Why are os.path.join() on a list and os.path.sep.join() on a list not functionally identical?

I'm working on a program that needs to split and rejoin some file paths, and I'm not sure why os.path.join(*list) and os.path.sep.join(list) produce different results when there is a drive letter present in the separated path.

import os

path = 'C:\\Users\\choglan\\Desktop'

separatedPath = path.split(os.path.sep)
# ['C:', 'Users', 'choglan', 'Desktop']

path = os.path.sep.join(separatedPath)
# C:\\Users\\choglan\\Desktop
print(path)

path = os.path.join(*separatedPath)
# C:Users\\choglan\\Desktop
print(path)

Why does this happen? And should I just use os.path.sep.join(list) for my program even though os.path.join(*list) seems to be more commonly used?

Upvotes: 1

Views: 1444

Answers (2)

Mark Ransom
Mark Ransom

Reputation: 308432

os.path.sep isn't an independent object with its own methods, it's a string.

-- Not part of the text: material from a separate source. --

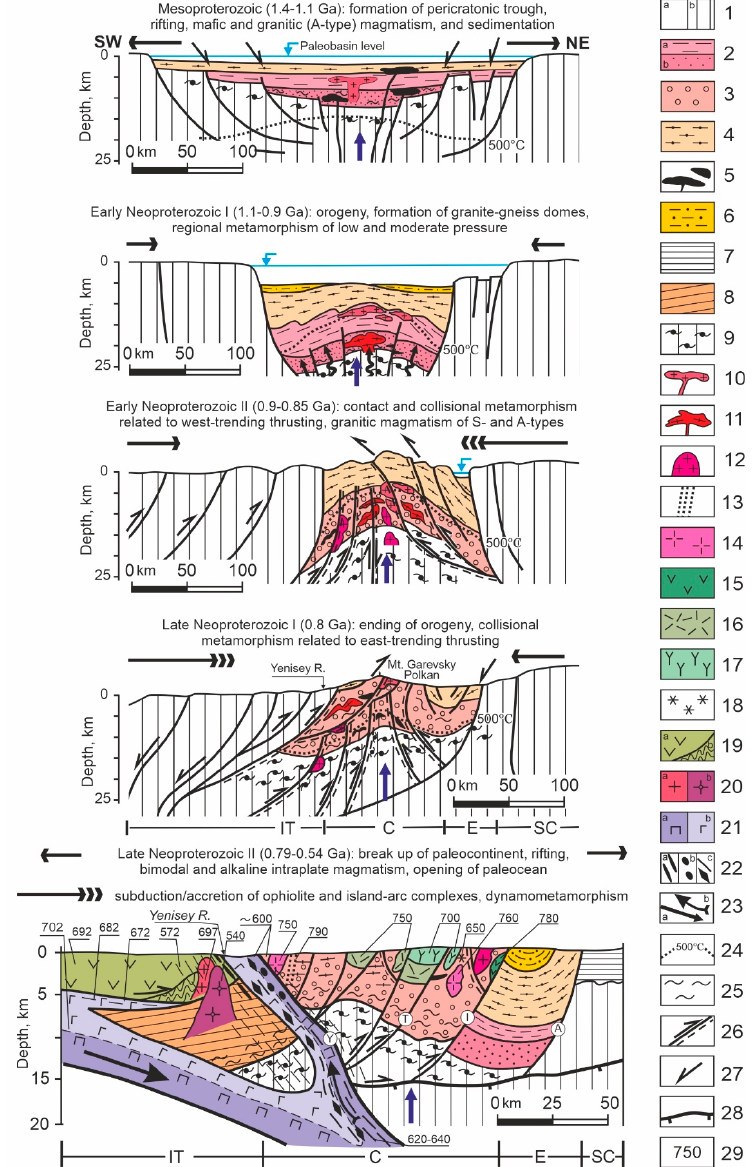
Figure 39. Schematic cross-sections of the study area showing geodynamic events in Meso- and Neoproterozoic evolution of Transangarian Yenisey Ridge. Blocks: C—Central, E—Eastern, IT— Isakovka terrane; SC—Siberian Craton. 1—lithosphere crust: continental (a), oceanic (b); 2—Teya (a), and Garevka and Nemtikha (b) Groups (PP); 3—(PP-MP) unstratified; 4—Sukhopit Group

So the join method on it just pastes together the strings with that character between them.

>>> type(os.path.sep)
<class 'str'>

You can use join from any string.

>>> '|'.join(separatedPath)
'C:|Users|choglan|Desktop'

Upvotes: 0

user2357112
user2357112

Reputation: 281586

os.path.join is not intended to be the inverse of path.split(os.path.sep). If you read the docs, you'll find a description of a much more complicated process than just sticking os.path.sep between the arguments. The most relevant part is the following:

On Windows... Note that since there is a current directory for each drive, os.path.join("c:", "foo") represents a path relative to the current directory on drive C: (c:foo), not c:\foo.

You should probably be using pathlib.PurePath(path).parts rather than path.split(os.path.sep).